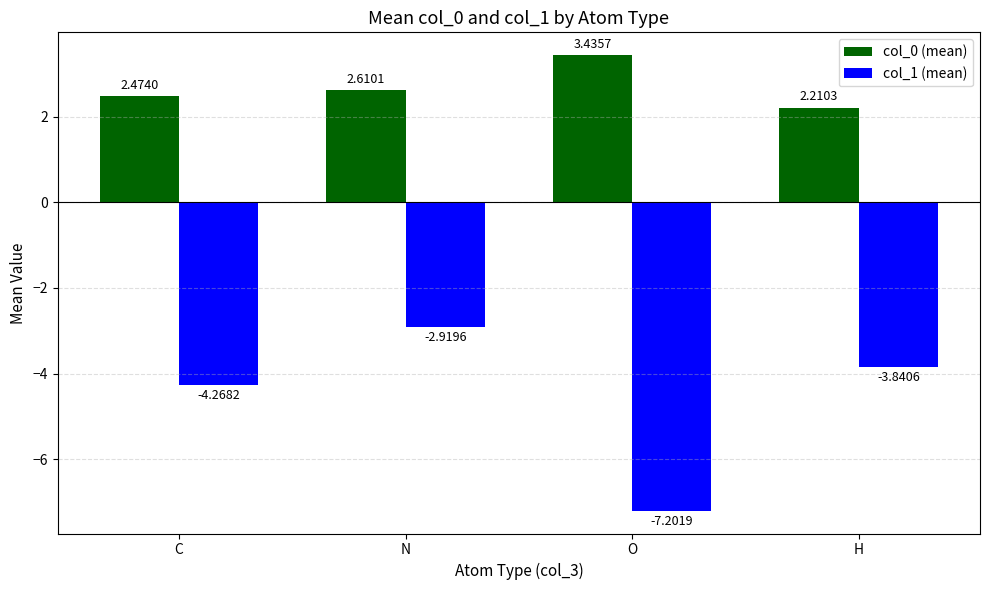

Where does the col_1 (mean) series first go above -3?

N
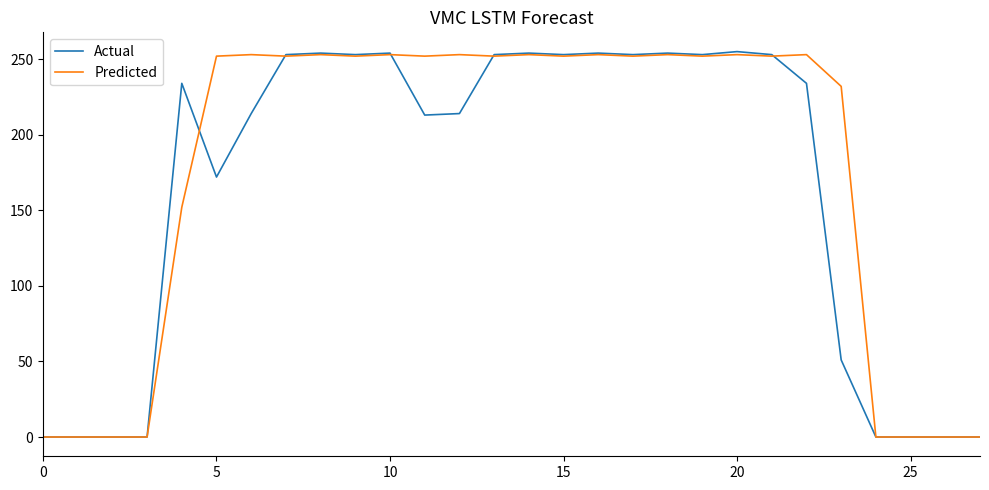

What is the maximum value for Actual?

255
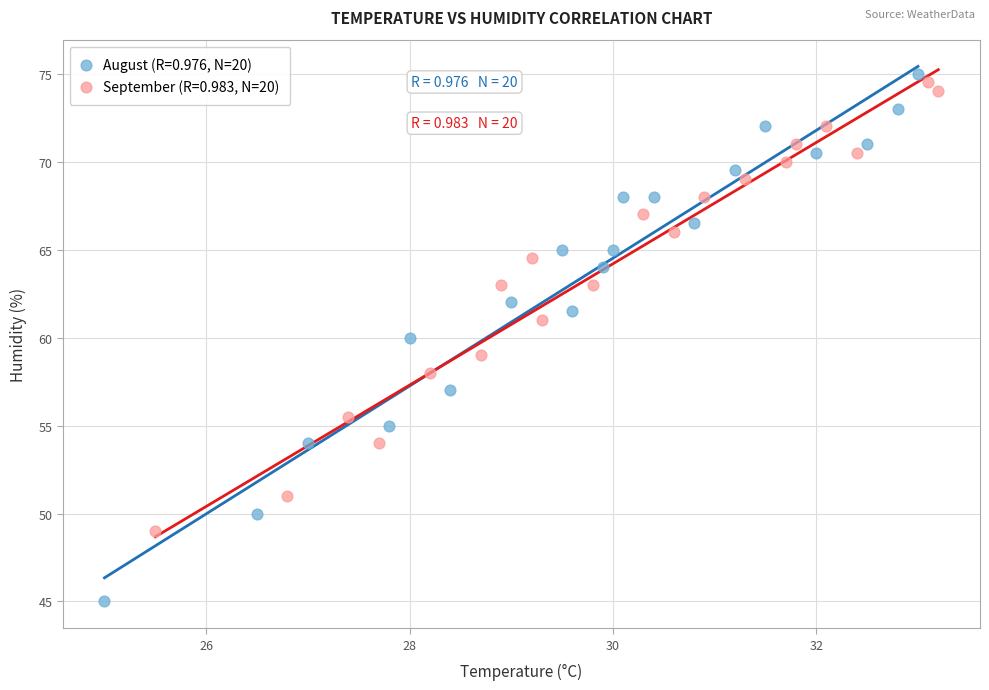

Which series reaches the minimum Y coordinate?

August (R=0.976, N=20)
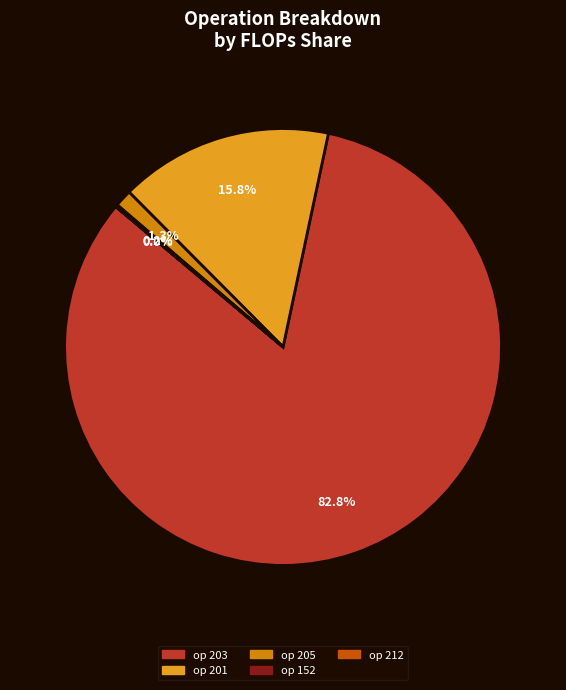

Which slice is the largest?

203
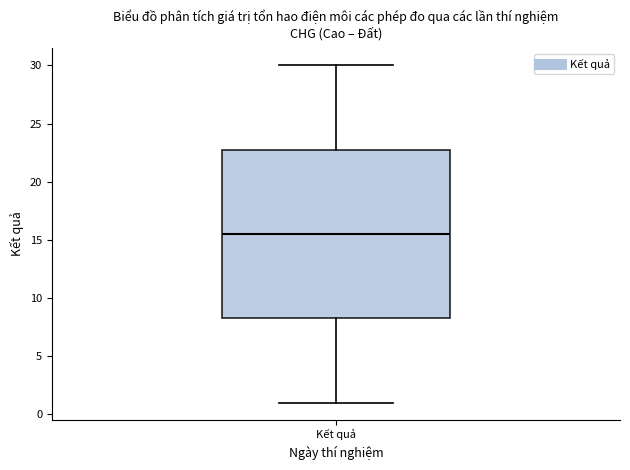

Read this box plot against the y-axis: the position of the median line, the range covered by the box, and the ends of both whiskers. The values are not printed on the chart, so give them approximately, as read against the axis.

median 15.5, box 8.5 to 23.0, whiskers 1.0 to 30.0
++++++++
**Problem statement**:
Extract every line of text from the rows above, word for word, and leave the pictures out of your answer.

**Response to this task**:
Where does the col_1 (mean) series first go above -3?

N

What is the maximum value for Actual?

255

Which series reaches the minimum Y coordinate?

August (R=0.976, N=20)

Which slice is the largest?

203

Read this box plot against the y-axis: the position of the median line, the range covered by the box, and the ends of both whiskers. The values are not printed on the chart, so give them approximately, as read against the axis.

median 15.5, box 8.5 to 23.0, whiskers 1.0 to 30.0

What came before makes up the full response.